# [What to do]
Your answer must be the records, copied with no change.

Saved entries
___

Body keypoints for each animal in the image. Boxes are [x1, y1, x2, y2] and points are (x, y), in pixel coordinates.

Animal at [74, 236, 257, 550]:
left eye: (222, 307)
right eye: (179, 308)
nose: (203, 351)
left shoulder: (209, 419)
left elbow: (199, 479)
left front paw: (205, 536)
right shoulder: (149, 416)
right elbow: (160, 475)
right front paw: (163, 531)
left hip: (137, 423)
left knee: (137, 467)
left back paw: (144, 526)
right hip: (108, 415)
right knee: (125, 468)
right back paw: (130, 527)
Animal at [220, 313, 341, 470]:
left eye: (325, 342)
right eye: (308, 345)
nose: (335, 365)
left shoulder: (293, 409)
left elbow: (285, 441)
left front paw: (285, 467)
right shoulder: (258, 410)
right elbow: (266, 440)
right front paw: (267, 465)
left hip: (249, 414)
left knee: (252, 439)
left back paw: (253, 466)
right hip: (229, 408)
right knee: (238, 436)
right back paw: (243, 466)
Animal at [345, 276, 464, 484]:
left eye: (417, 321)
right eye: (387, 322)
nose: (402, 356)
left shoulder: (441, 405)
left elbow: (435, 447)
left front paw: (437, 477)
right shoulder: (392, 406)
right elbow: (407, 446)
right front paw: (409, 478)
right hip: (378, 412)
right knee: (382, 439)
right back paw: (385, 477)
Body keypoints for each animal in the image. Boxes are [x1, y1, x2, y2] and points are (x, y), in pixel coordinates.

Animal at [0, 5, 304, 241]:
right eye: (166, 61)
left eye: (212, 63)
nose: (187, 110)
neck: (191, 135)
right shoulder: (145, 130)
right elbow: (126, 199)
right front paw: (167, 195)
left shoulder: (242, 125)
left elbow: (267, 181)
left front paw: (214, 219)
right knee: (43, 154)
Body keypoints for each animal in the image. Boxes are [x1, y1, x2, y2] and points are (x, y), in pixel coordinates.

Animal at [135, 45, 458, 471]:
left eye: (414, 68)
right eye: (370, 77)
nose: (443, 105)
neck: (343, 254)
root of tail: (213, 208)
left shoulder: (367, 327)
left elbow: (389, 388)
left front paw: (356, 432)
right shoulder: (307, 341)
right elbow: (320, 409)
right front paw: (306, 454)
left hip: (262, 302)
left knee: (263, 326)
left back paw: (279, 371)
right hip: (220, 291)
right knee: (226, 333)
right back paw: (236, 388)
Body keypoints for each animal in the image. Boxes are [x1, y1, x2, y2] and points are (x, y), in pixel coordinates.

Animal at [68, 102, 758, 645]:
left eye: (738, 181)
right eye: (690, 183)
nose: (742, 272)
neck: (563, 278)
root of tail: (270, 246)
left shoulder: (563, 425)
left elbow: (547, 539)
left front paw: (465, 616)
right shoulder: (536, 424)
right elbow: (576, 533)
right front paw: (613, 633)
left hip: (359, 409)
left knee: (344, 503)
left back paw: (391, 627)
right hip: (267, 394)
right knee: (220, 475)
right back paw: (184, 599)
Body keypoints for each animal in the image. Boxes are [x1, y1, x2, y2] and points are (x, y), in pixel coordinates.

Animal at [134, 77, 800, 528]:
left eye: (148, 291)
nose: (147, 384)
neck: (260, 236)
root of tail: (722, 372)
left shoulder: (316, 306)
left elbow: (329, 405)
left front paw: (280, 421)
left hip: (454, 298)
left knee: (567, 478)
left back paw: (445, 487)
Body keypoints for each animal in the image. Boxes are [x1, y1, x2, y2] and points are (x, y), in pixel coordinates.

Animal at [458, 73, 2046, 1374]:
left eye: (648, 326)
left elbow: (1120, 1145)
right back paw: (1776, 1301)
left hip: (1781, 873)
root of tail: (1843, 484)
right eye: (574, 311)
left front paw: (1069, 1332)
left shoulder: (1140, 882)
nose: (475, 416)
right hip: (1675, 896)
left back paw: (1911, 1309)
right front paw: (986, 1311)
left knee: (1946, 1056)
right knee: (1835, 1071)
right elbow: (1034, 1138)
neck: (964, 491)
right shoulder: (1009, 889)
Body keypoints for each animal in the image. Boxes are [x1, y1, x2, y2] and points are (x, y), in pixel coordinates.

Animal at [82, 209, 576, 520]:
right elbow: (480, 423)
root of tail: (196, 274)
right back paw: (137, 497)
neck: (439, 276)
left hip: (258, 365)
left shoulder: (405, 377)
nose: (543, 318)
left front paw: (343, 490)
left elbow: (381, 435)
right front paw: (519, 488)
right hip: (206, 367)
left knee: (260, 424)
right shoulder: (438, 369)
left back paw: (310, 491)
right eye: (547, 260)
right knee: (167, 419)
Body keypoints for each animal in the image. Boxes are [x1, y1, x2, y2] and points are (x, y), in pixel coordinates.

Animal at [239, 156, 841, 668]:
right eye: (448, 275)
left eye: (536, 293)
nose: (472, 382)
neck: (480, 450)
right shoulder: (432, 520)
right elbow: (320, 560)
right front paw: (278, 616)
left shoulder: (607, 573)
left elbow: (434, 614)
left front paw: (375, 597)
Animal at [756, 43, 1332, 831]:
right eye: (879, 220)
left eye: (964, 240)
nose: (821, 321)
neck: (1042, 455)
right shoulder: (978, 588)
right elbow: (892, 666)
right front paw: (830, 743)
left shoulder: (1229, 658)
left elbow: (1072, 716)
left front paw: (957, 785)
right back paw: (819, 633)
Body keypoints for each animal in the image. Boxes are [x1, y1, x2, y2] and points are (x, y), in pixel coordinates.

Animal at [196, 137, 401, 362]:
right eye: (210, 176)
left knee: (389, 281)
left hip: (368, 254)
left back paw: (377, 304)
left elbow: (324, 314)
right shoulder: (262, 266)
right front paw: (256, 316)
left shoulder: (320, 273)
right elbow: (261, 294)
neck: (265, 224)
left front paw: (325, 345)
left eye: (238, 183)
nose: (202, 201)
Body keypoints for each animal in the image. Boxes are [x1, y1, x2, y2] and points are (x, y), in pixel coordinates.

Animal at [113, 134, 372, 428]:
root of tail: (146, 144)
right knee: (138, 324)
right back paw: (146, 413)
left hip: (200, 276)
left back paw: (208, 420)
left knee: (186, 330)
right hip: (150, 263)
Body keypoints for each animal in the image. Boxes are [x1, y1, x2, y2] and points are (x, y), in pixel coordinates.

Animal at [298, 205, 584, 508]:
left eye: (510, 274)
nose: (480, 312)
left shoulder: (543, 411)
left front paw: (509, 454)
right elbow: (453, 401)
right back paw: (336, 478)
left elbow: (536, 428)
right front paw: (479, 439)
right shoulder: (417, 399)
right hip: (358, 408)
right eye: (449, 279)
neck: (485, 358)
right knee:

___

# [Answer area]
Body keypoints for each animal in the image. Boxes are [x1, y1, x2, y2] and points are (x, y), in pixel coordinates.

Animal at [74, 236, 257, 550]:
left eye: (222, 307)
right eye: (179, 308)
nose: (203, 351)
left shoulder: (209, 419)
left elbow: (199, 479)
left front paw: (205, 536)
right shoulder: (149, 416)
right elbow: (160, 475)
right front paw: (163, 531)
left hip: (137, 423)
left knee: (137, 467)
left back paw: (144, 526)
right hip: (108, 415)
right knee: (125, 468)
right back paw: (130, 527)
Animal at [220, 313, 341, 470]:
left eye: (325, 342)
right eye: (308, 345)
nose: (335, 365)
left shoulder: (293, 409)
left elbow: (285, 441)
left front paw: (285, 467)
right shoulder: (258, 410)
right elbow: (266, 440)
right front paw: (267, 465)
left hip: (249, 414)
left knee: (252, 439)
left back paw: (253, 466)
right hip: (229, 408)
right knee: (238, 436)
right back paw: (243, 466)
Animal at [345, 276, 464, 484]:
left eye: (417, 321)
right eye: (387, 322)
nose: (402, 356)
left shoulder: (441, 405)
left elbow: (435, 447)
left front paw: (437, 477)
right shoulder: (392, 406)
right elbow: (407, 446)
right front paw: (409, 478)
right hip: (378, 412)
right knee: (382, 439)
right back paw: (385, 477)
Body keypoints for each animal in the image. Boxes are [x1, y1, x2, y2] and points are (x, y), in pixel coordinates.

Animal at [0, 5, 304, 241]:
right eye: (166, 61)
left eye: (212, 63)
nose: (187, 110)
neck: (191, 135)
right shoulder: (145, 130)
right elbow: (126, 199)
right front paw: (167, 195)
left shoulder: (242, 125)
left elbow: (267, 181)
left front paw: (214, 219)
right knee: (43, 154)
Body keypoints for each animal in the image. Boxes are [x1, y1, x2, y2] and points are (x, y), in pixel coordinates.

Animal at [135, 45, 458, 471]:
left eye: (414, 68)
right eye: (370, 77)
nose: (443, 105)
neck: (343, 254)
root of tail: (213, 208)
left shoulder: (367, 327)
left elbow: (389, 388)
left front paw: (356, 432)
right shoulder: (307, 341)
right elbow: (320, 409)
right front paw: (306, 454)
left hip: (262, 302)
left knee: (263, 326)
left back paw: (279, 371)
right hip: (220, 291)
right knee: (226, 333)
right back paw: (236, 388)
Body keypoints for each animal in the image. Boxes are [x1, y1, x2, y2] and points are (x, y), in pixel coordinates.

Animal at [68, 102, 758, 645]:
left eye: (738, 181)
right eye: (690, 183)
nose: (742, 272)
neck: (563, 278)
root of tail: (270, 246)
left shoulder: (563, 425)
left elbow: (547, 539)
left front paw: (465, 616)
right shoulder: (536, 424)
right elbow: (576, 533)
right front paw: (613, 633)
left hip: (359, 409)
left knee: (344, 503)
left back paw: (391, 627)
right hip: (267, 394)
right knee: (220, 475)
right back paw: (184, 599)
Body keypoints for each animal in the image. Boxes are [x1, y1, x2, y2] and points are (x, y), in pixel coordinates.

Animal at [134, 77, 800, 528]:
left eye: (148, 291)
nose: (147, 384)
neck: (260, 236)
root of tail: (722, 372)
left shoulder: (316, 306)
left elbow: (329, 405)
left front paw: (280, 421)
left hip: (454, 298)
left knee: (567, 478)
left back paw: (445, 487)
Body keypoints for each animal in the image. Boxes are [x1, y1, x2, y2] and points are (x, y), in pixel coordinates.

Animal at [458, 73, 2046, 1374]:
left eye: (648, 326)
left elbow: (1120, 1145)
right back paw: (1776, 1301)
left hip: (1781, 873)
root of tail: (1843, 484)
right eye: (574, 311)
left front paw: (1069, 1332)
left shoulder: (1140, 882)
nose: (475, 416)
right hip: (1675, 896)
left back paw: (1911, 1309)
right front paw: (986, 1311)
left knee: (1946, 1056)
right knee: (1835, 1071)
right elbow: (1034, 1138)
neck: (964, 491)
right shoulder: (1009, 889)
Body keypoints for each animal in the image. Boxes are [x1, y1, x2, y2] and points are (x, y), in pixel coordinates.

Animal at [82, 209, 576, 520]:
right elbow: (480, 423)
root of tail: (196, 274)
right back paw: (137, 497)
neck: (439, 276)
left hip: (258, 365)
left shoulder: (405, 377)
nose: (543, 318)
left front paw: (343, 490)
left elbow: (381, 435)
right front paw: (519, 488)
right hip: (206, 367)
left knee: (260, 424)
right shoulder: (438, 369)
left back paw: (310, 491)
right eye: (547, 260)
right knee: (167, 419)
Body keypoints for each animal in the image. Boxes are [x1, y1, x2, y2] and points are (x, y), in pixel coordinates.

Animal at [239, 156, 841, 668]:
right eye: (448, 275)
left eye: (536, 293)
nose: (472, 382)
neck: (480, 450)
right shoulder: (432, 520)
right elbow: (320, 560)
right front paw: (278, 616)
left shoulder: (607, 573)
left elbow: (434, 614)
left front paw: (375, 597)
Animal at [756, 43, 1332, 831]:
right eye: (879, 220)
left eye: (964, 240)
nose: (821, 321)
neck: (1042, 455)
right shoulder: (978, 588)
right elbow: (892, 666)
right front paw: (830, 743)
left shoulder: (1229, 658)
left elbow: (1072, 716)
left front paw: (957, 785)
right back paw: (819, 633)
Body keypoints for each animal in the image. Boxes are [x1, y1, x2, y2] and points are (x, y), in pixel coordinates.

Animal at [196, 137, 401, 362]:
right eye: (210, 176)
left knee: (389, 281)
left hip: (368, 254)
left back paw: (377, 304)
left elbow: (324, 314)
right shoulder: (262, 266)
right front paw: (256, 316)
left shoulder: (320, 273)
right elbow: (261, 294)
neck: (265, 224)
left front paw: (325, 345)
left eye: (238, 183)
nose: (202, 201)
Body keypoints for each animal in the image. Boxes are [x1, y1, x2, y2] and points are (x, y), in pixel coordinates.

Animal at [113, 134, 372, 428]:
root of tail: (146, 144)
right knee: (138, 324)
right back paw: (146, 413)
left hip: (200, 276)
left back paw: (208, 420)
left knee: (186, 330)
right hip: (150, 263)
Body keypoints for each animal in the image. Boxes are [x1, y1, x2, y2] and points are (x, y), in pixel coordinates.

Animal at [298, 205, 584, 508]:
left eye: (510, 274)
nose: (480, 312)
left shoulder: (543, 411)
left front paw: (509, 454)
right elbow: (453, 401)
right back paw: (336, 478)
left elbow: (536, 428)
right front paw: (479, 439)
right shoulder: (417, 399)
right hip: (358, 408)
right eye: (449, 279)
neck: (485, 358)
right knee:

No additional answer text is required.